O Disaster Recovery Plan (DRP), ou Plano de Recuperação de Desastres, é uma estratégia essencial para garantir que uma empresa consegue recuperar rapidamente os seus sistemas críticos, dados e operações após um incidente.
Mas em que consiste um Plano de Disaster Recovery?
Um DRP é um conjunto estruturado de políticas, procedimentos e ferramentas que permite restaurar infraestruturas tecnológicas e serviços essenciais após uma interrupção inesperada.
Na prática, este plano pode incluir:
- Cópias de segurança regulares
- Sistemas redundantes
- Recuperação em cloud
- Procedimentos de resposta a incidentes
- Testes periódicos
- Definição de responsabilidades
O objetivo principal é reduzir o tempo de inatividade e minimizar perdas financeiras, operacionais e reputacionais.

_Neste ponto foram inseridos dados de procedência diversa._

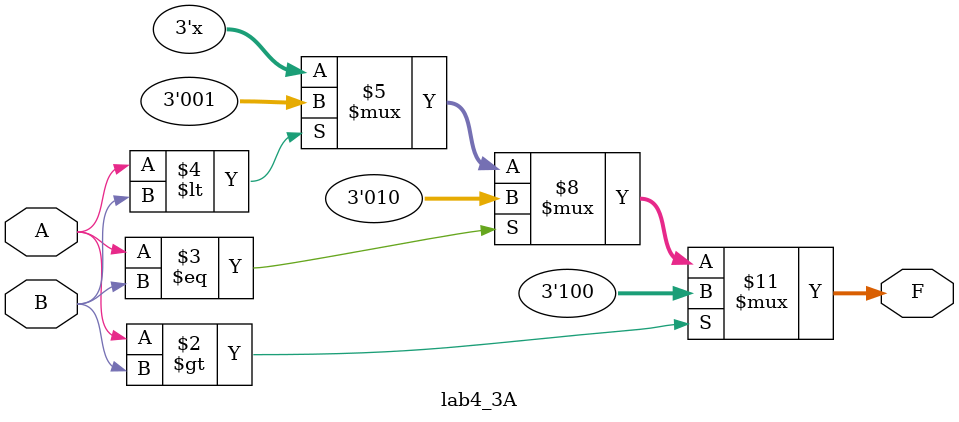
<source format=v>
`timescale 1ns / 1ps


module lab4_3A
(
    input A,
    input B,
    output reg [2:0] F
);
	
    always@(A,B) begin
        if(A>B)
        begin
            F<=3'b100;
        end
        else 
            if(A==B)
            begin
                F<=3'b010;
            end
            else 
                if(A<B) begin
                    F<=3'b001;
                end
    end
endmodule    

</source>
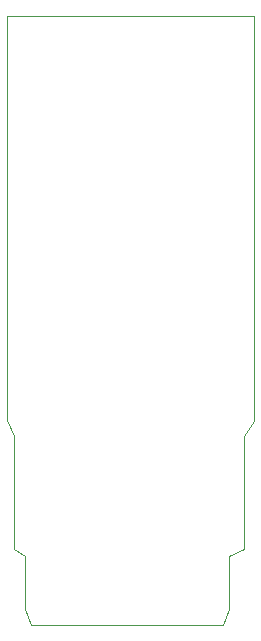
<source format=gbr>
G04 #@! TF.GenerationSoftware,KiCad,Pcbnew,(5.1.9)-1*
G04 #@! TF.CreationDate,2021-03-01T14:16:03+01:00*
G04 #@! TF.ProjectId,button timer v1.2.3_[Coin_Cell&LIPO][TPL5111],62757474-6f6e-4207-9469-6d6572207631,rev?*
G04 #@! TF.SameCoordinates,Original*
G04 #@! TF.FileFunction,Profile,NP*
%FSLAX46Y46*%
G04 Gerber Fmt 4.6, Leading zero omitted, Abs format (unit mm)*
G04 Created by KiCad (PCBNEW (5.1.9)-1) date 2021-03-01 14:16:03*
%MOMM*%
%LPD*%
G01*
G04 APERTURE LIST*
G04 #@! TA.AperFunction,Profile*
%ADD10C,0.100000*%
G04 #@! TD*
G04 #@! TA.AperFunction,Profile*
%ADD11C,0.050000*%
G04 #@! TD*
G04 APERTURE END LIST*
D10*
X131445000Y-50800000D02*
X136525000Y-50800000D01*
X115570000Y-50800000D02*
X131445000Y-50800000D01*
D11*
X133858000Y-102362000D02*
X134366000Y-100965000D01*
X117094000Y-100965000D02*
X117602000Y-102362000D01*
X134366000Y-96520000D02*
X135636000Y-95885000D01*
D10*
X134366000Y-96520000D02*
X134366000Y-100965000D01*
D11*
X136525000Y-85090000D02*
X135636000Y-86360000D01*
D10*
X135636000Y-86360000D02*
X135636000Y-95885000D01*
X136525000Y-80645000D02*
X136525000Y-85090000D01*
X136525000Y-78105000D02*
X136525000Y-80645000D01*
D11*
X116205000Y-95885000D02*
X117094000Y-96520000D01*
D10*
X116205000Y-95885000D02*
X116205000Y-86360000D01*
D11*
X115570000Y-85000000D02*
X116205000Y-86360000D01*
D10*
X115570000Y-85000000D02*
X115570000Y-84000000D01*
X115570000Y-84000000D02*
X115570000Y-50800000D01*
X136525000Y-50800000D02*
X136525000Y-78105000D01*
X117094000Y-100965000D02*
X117094000Y-96520000D01*
X133858000Y-102362000D02*
X117602000Y-102362000D01*
M02*

</source>
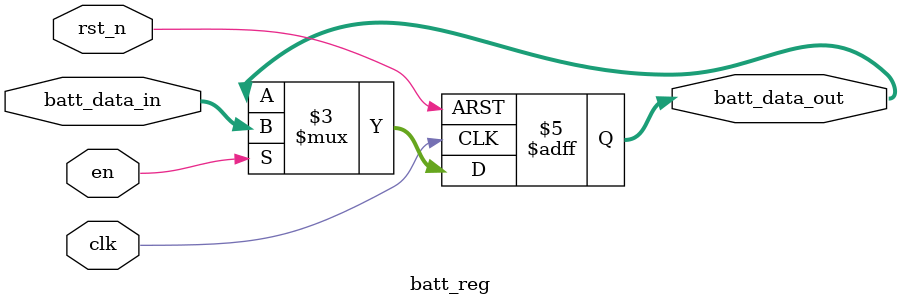
<source format=sv>
module A2D_intf(clk, rst_n, nxt, MISO, lft_ld, rght_ld, batt, a2d_SS_n, SCLK, MOSI);

input clk, rst_n, nxt;
// input from A2D
input MISO;

output [11:0] lft_ld, rght_ld, batt;
// outputs to A2D
output a2d_SS_n, SCLK, MOSI;

wire done, lft_en, rght_en, batt_en;
wire [15:0] rd_data;
wire [2:0] chnl;
wire [1:0] rnd_cnt;

reg wrt, update;
reg [15:0] cmd;

SPI_mstr16 SPI(.clk(clk), .rst_n(rst_n), .wrt(wrt), .cmd(cmd), .MISO(MISO), .SS_n(a2d_SS_n), .SCLK(SCLK), .MOSI(MOSI), .done(done), .rd_data(rd_data));

//ADC128S A2D(.clk(clk), .rst_n(rst_n), .SS_n(a2d_SS_n), .SCLK(SCLK), .MISO(MISO), .MOSI(MOSI));

round_counter rnd_counter(.clk(clk), .rst_n(rst_n), .update(update), .rnd_cnt(rnd_cnt));

assign lft_en = update && (rnd_cnt == 2'b00);
assign rght_en = update && rnd_cnt[0];
assign batt_en = update && rnd_cnt[1];

lft_ld_reg LFT(.clk(clk), .rst_n(rst_n), .en(lft_en), .lft_data_in(rd_data[11:0]), .lft_data_out(lft_ld));
rght_ld_reg RGHT(.clk(clk), .rst_n(rst_n), .en(rght_en), .rght_data_in(rd_data[11:0]), .rght_data_out(rght_ld));
batt_reg BATT(.clk(clk), .rst_n(rst_n), .en(batt_en), .batt_data_in(rd_data[11:0]), .batt_data_out(batt));

enum bit [1:0] {IDLE, SEND_1ST, WAIT_1, SEND_2ND} state, nxt_state;

always @(posedge clk, negedge rst_n)
	if(!rst_n)
		state <= IDLE;
	else
		state <= nxt_state;

// lft_ld read from channel 0
// rght_ld read from channel 4
// batt read from channel 5
assign chnl = (rnd_cnt == 2'b01) ? 3'h4 : (rnd_cnt == 2'b10) ? 3'h5 : 3'h0;
assign cmd = {2'b00, chnl, 11'h000};

always_comb begin
	nxt_state = IDLE;
	wrt = 0;
	update = 0;

	case(state)
	  IDLE : begin
		if(nxt) begin
			nxt_state = SEND_1ST;
			wrt = 1;
		end
	  end
	  SEND_1ST : begin
		if(done)
			nxt_state = WAIT_1;
		else
			nxt_state = SEND_1ST;
	  end
	  WAIT_1 : begin
		nxt_state = SEND_2ND;
		wrt = 1;
	  end
	  SEND_2ND : begin
		if(done) begin
			nxt_state = IDLE;
			update = 1;
		end
		else
			nxt_state = SEND_2ND;
	  end
	endcase

end

endmodule

module round_counter(clk, rst_n, update, rnd_cnt);

input clk, rst_n, update;
output reg [1:0] rnd_cnt;

always @(posedge clk, negedge rst_n)
	if(!rst_n)
		rnd_cnt <= 2'b00;
	else if(update)
		if(rnd_cnt == 2'b10)
			rnd_cnt <= 2'b00;
		else
			rnd_cnt <= rnd_cnt + 1;

endmodule

module lft_ld_reg(clk, rst_n, en, lft_data_in, lft_data_out);

input clk, rst_n, en;
input [11:0] lft_data_in;
output reg [11:0] lft_data_out;

always @(posedge clk, negedge rst_n)
	if(!rst_n)
		lft_data_out <= 0;
	else if(en)
		lft_data_out <= lft_data_in;

endmodule

module rght_ld_reg(clk, rst_n, en, rght_data_in, rght_data_out);

input clk, rst_n, en;
input [11:0] rght_data_in;
output reg [11:0] rght_data_out;

always @(posedge clk, negedge rst_n)
	if(!rst_n)
		rght_data_out <= 0;
	else if(en)
		rght_data_out <= rght_data_in;

endmodule

module batt_reg(clk, rst_n, en, batt_data_in, batt_data_out);

input clk, rst_n, en;
input [11:0] batt_data_in;
output reg [11:0] batt_data_out;

always @(posedge clk, negedge rst_n)
	if(!rst_n)
		batt_data_out <= 0;
	else if(en)
		batt_data_out <= batt_data_in;

endmodule

</source>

Muitas empresas continuam a subestimar o impacto de uma falha tecnológica. Um único incidente pode resultar em:
- Perda de dados críticos
- Interrupção de serviços
- Penalizações legais (ex.: RGPD)
- Danos reputacionais
- Perdas financeiras elevadas
RTO e RPO: dois conceitos fundamentais
Ao desenvolver um DRP, existem dois indicadores essenciais:
- RTO (Recovery Time Objective)
- Tempo máximo aceitável para restaurar operações após um desastre.
- RPO (Recovery Point Objective)
- Quantidade máxima de dados que a empresa pode perder sem impacto crítico.
Por exemplo:
- RTO: 4 horas
- RPO: 30 minutos
Isto significa que os sistemas devem voltar a funcionar em até 4 horas e que apenas 30 minutos de dados podem ser perdidos.
As soluções modernas de disaster recovery recorrem cada vez mais à cloud. Serviços como Disaster Recovery as a Service (DRaaS) têm vindo a tornar esta capacidade acessível até para PME.
Um Plano de Disaster Recovery robusto pode ser o fator decisivo entre uma recuperação rápida ou uma crise prolongada. Na cibersegurança, não basta evitar ataques, é preciso garantir que a organização consegue recuperar quando eles acontecem.